New Cures, Old Problems: Poll Shows Drug Affordability Addles Americans

The House Energy and Commerce Committee is slated to vote today on legislation that offers incentives to the pharmaceutical industry to develop new drugs and devices. But the bill does little immediately to address what a new Morning Consult poll found voters care about most: Rising drug costs.

The poll of 2,059 registered voters show an overwhelming majority – 75 percent – say that prescription medication is too expensive. And they would know – 68 percent are on medication, with most, 46 percent, taking between two to four.

While survey respondents are unlikely to say something they have to pay for is too cheap, the 75 percent figure is unusually high. On a similar issue, taxes, a 2014 Gallup poll found only 52 percent said their income tax burden is “too high.”

“When I think of the challenge of eradicating or alleviating disease through drugs, I think this doesn’t work unless the patient actually gets the innovation. That’s the defect we should focus on.” – Dr. Peter Bach, physician and policy expert

When pharmaceutical company Gilead introduced its blockbuster Hepatitis C drug, Sovaldi, for $1,000 a pill, the issue of drug affordability made headlines. But Robert Zirkelbach, senior vice president of communications for pharmaceutical lobbying group PhRMA, said health insurers determine what the patient pays, not drug makers.

“What the patient is paying for their medicine is determined by their health insurer, not the maker or the developer of that particular medicine,” he said in an interview. “What we’re finding is that insurers are increasingly asking patients to pay an ever-growing share of their medicine costs.”

The insurers disagree. Clare Krusing, director of communications for lobbying group America’s Health Insurance Plans, says consolidation among drug-makers and the advent of blockbusters like Sovaldi have given the pharmaceutical industry unprecedented leverage at the negotiating table.

“That starting negotiation is taking place much higher than ever before,” Krusing said in an interview. “We have seen across the board price increases for generics, for brand names – drug-makers have achieved almost monopoly-like pricing status.”

Peter Bach, a physician and healthcare policy expert at Memorial Sloan Kettering Cancer Center, called it a chicken-or-egg argument.

“This is a bidirectional blame game between parties in pursuit of their own financial interest,” he said. However, he noted, pharmaceutical companies have undeniable leverage when health insurers are required to offer every variety of cancer and AIDS treatment available.

“If the plan has to have every drug for cancer, they are not in a very good negotiating position,” he said. Government agencies, which do not directly negotiate with drug-makers, are in a similarly difficult position, he said.

In 2013, Medicare doctors prescribed $103 billion in drugs, according to a report released in April. Earlier this year, President Barack Obama said he wanted to allow the government to negotiate the price of drugs under Medicare Part D directly with pharmaceutical companies.

But in Congress, the newest healthcare reform effort focuses on speeding new drugs to market, not addressing affordability. The legislation, known as “21st Century Cures,” could extend periods of exclusivity to pharmaceutical companies for certain specialized drugs, during which less expensive generic versions are barred from entering the market. In theory, this encourages companies to spend more money researching innovative cures.

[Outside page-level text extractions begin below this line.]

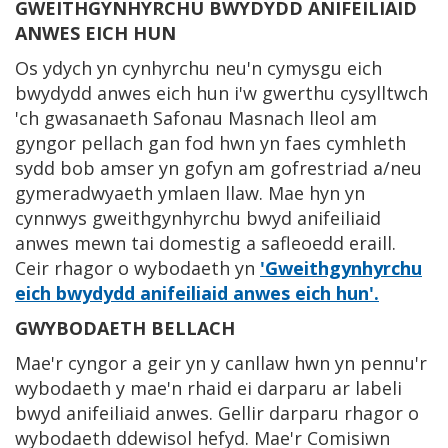
GWEITHGYNHYRCHU BWYDYDD ANIFEILIAID
ANWES EICH HUN
Os ydych yn cynhyrchu neu'n cymysgu eich
bwydydd anwes eich hun i'w gwerthu cysylltwch
'ch gwasanaeth Safonau Masnach lleol am
gyngor pellach gan fod hwn yn faes cymhleth
sydd bob amser yn gofyn am gofrestriad a/neu
gymeradwyaeth ymlaen llaw. Mae hyn yn
cynnwys gweithgynhyrchu bwyd anifeiliaid
anwes mewn tai domestig a safleoedd eraill.
Ceir rhagor o wybodaeth yn
'Gweithgynhyrchu
eich bwydydd anifeiliaid anwes eich hun'.
GWYBODAETH BELLACH
Mae'r cyngor a geir yn y canllaw hwn yn pennu'r
wybodaeth y mae'n rhaid ei darparu ar labeli
bwyd anifeiliaid anwes. Gellir darparu rhagor o
wybodaeth ddewisol hefyd. Mae'r Comisiwn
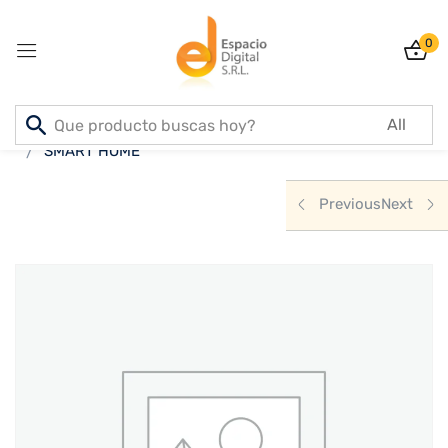
0
Sign in
Inicio
PRODUCTOS
ELECTRODOMESTICOS
SMART HOME
Previous
Next
Lost password?
Remember me
Log In
Create an account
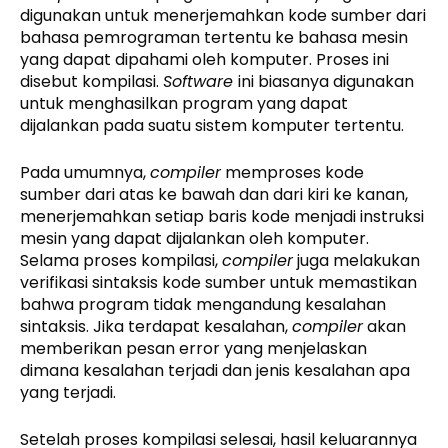
digunakan untuk menerjemahkan kode sumber dari
bahasa pemrograman tertentu ke bahasa mesin
yang dapat dipahami oleh komputer. Proses ini
disebut kompilasi.
Software
ini biasanya digunakan
untuk menghasilkan program yang dapat
dijalankan pada suatu sistem komputer tertentu.
Pada umumnya,
compiler
memproses kode
sumber dari atas ke bawah dan dari kiri ke kanan,
menerjemahkan setiap baris kode menjadi instruksi
mesin yang dapat dijalankan oleh komputer.
Selama proses kompilasi,
compiler
juga melakukan
verifikasi sintaksis kode sumber untuk memastikan
bahwa program tidak mengandung kesalahan
sintaksis. Jika terdapat kesalahan,
compiler
akan
memberikan pesan error yang menjelaskan
dimana kesalahan terjadi dan jenis kesalahan apa
yang terjadi.
Setelah proses kompilasi selesai, hasil keluarannya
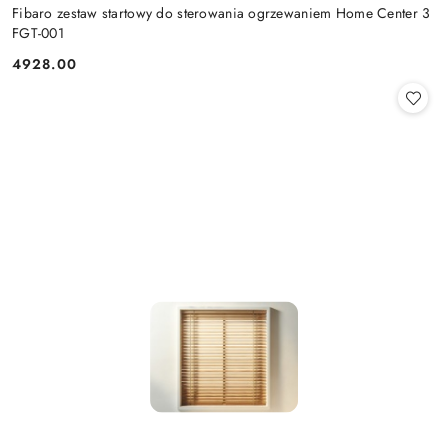
Fibaro zestaw startowy do sterowania ogrzewaniem Home Center 3
FGT-001
4928.00
Cena:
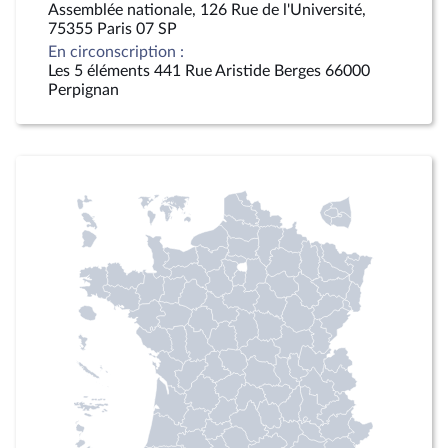
Assemblée nationale, 126 Rue de l'Université,
75355 Paris 07 SP
En circonscription :
Les 5 éléments 441 Rue Aristide Berges 66000
Perpignan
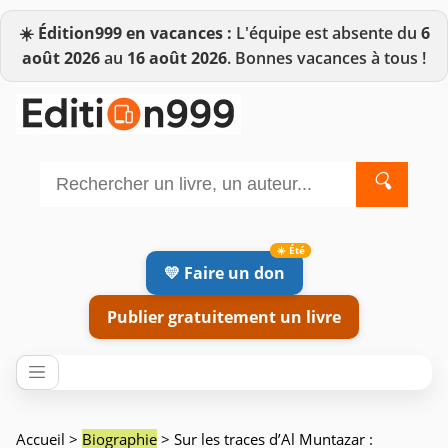
☀️
Édition999 en vacances :
L'équipe est absente du
6
août 2026
au
16 août 2026
. Bonnes vacances à tous !
🔍
💛 Faire un don
Publier gratuitement un livre
Accueil
>
Biographie
> Sur les traces d’Al Muntazar :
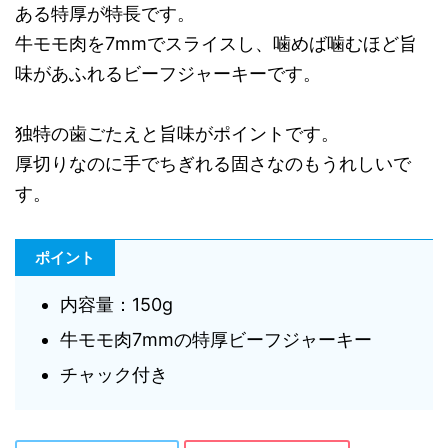
ある特厚が特長です。
牛モモ肉を7mmでスライスし、噛めば噛むほど旨
味があふれるビーフジャーキーです。
独特の歯ごたえと旨味がポイントです。
厚切りなのに手でちぎれる固さなのもうれしいで
す。
ポイント
内容量：150g
牛モモ肉7mmの特厚ビーフジャーキー
チャック付き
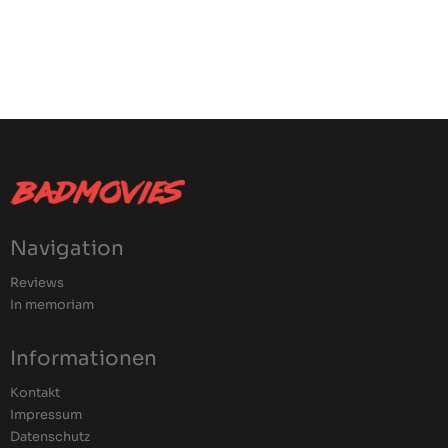
Navigation
Reviews
In memoriam
Informationen
Kontakt
Impressum
Datenschutz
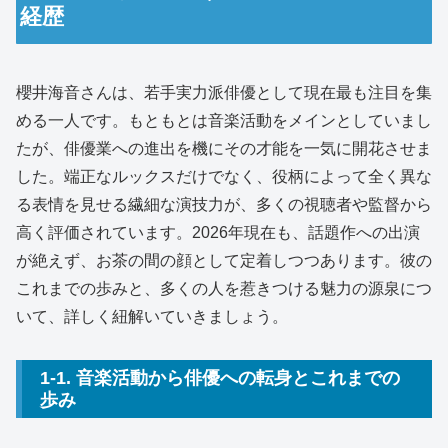
経歴
櫻井海音さんは、若手実力派俳優として現在最も注目を集
める一人です。もともとは音楽活動をメインとしていまし
たが、俳優業への進出を機にその才能を一気に開花させま
した。端正なルックスだけでなく、役柄によって全く異な
る表情を見せる繊細な演技力が、多くの視聴者や監督から
高く評価されています。2026年現在も、話題作への出演
が絶えず、お茶の間の顔として定着しつつあります。彼の
これまでの歩みと、多くの人を惹きつける魅力の源泉につ
いて、詳しく紐解いていきましょう。
1-1. 音楽活動から俳優への転身とこれまでの
歩み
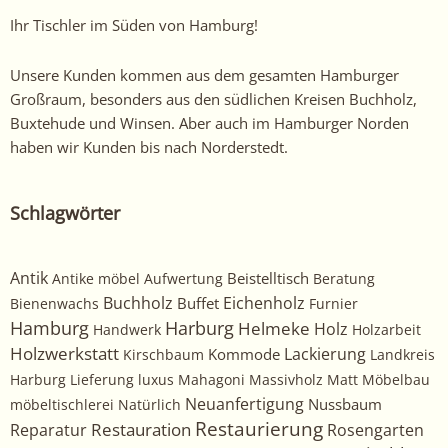
Ihr Tischler im Süden von Hamburg!
Unsere Kunden kommen aus dem gesamten Hamburger
Großraum, besonders aus den südlichen Kreisen Buchholz,
Buxtehude und Winsen. Aber auch im Hamburger Norden
haben wir Kunden bis nach Norderstedt.
Schlagwörter
Antik
Beistelltisch
Antike möbel
Aufwertung
Beratung
Buchholz
Eichenholz
Buffet
Bienenwachs
Furnier
Harburg
Hamburg
Helmeke
Holz
Handwerk
Holzarbeit
Holzwerkstatt
Kommode
Lackierung
Kirschbaum
Landkreis
Harburg
Lieferung
luxus
Mahagoni
Massivholz
Matt
Möbelbau
Neuanfertigung
Nussbaum
möbeltischlerei
Natürlich
Restaurierung
Restauration
Rosengarten
Reparatur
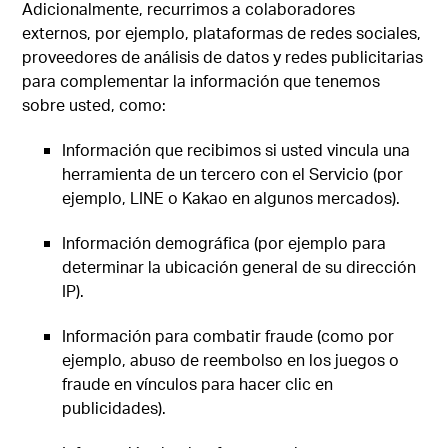
Adicionalmente, recurrimos a colaboradores
externos, por ejemplo, plataformas de redes sociales,
proveedores de análisis de datos y redes publicitarias
para complementar la información que tenemos
sobre usted, como:
Información que recibimos si usted vincula una
herramienta de un tercero con el Servicio (por
ejemplo, LINE o Kakao en algunos mercados).
Información demográfica (por ejemplo para
determinar la ubicación general de su dirección
IP).
Información para combatir fraude (como por
ejemplo, abuso de reembolso en los juegos o
fraude en vínculos para hacer clic en
publicidades).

Though he did not comment on the bill specifically, Zirkelbach defends exclusivity as a necessary tool to spur innovation.

“There are members of Congress on both sides of the aisle who support it, and there’s a recognition that pharmaceutical companies need to recoup the significant investments they make to recover costs for patients,” he says.

Because exclusivity exists, Zirkelbach, says, “Companies are going after harder and harder diseases.”

Bach doesn’t buy it. The U.S. approves drugs faster than anywhere in the world, he said, and he sees no evidence that streamlining that pipeline will lead to greater innovation.

“I see Medicaid programs being driven to the brink by specialty drugs,” he said. “When I think of the challenge of eradicating or alleviating disease through drugs, I think this doesn’t work unless the patient actually gets the innovation. That’s the defect we should focus on.”

Of those polled, nearly half (44 percent) think periods of exclusivity – described in the poll as being as long as 12 years for some drugs – are fair, but should be shorter. Twenty-four percent disagreed, saying drug companies shouldn’t be granted periods of exclusivity.

The poll was conducted between May 8 and 11 with a margin of error of 2 percentage points.

 

This article was edited on May 21 to clarify comments made by Zirkelbach on exclusivity and a figure on Medicare drug spending.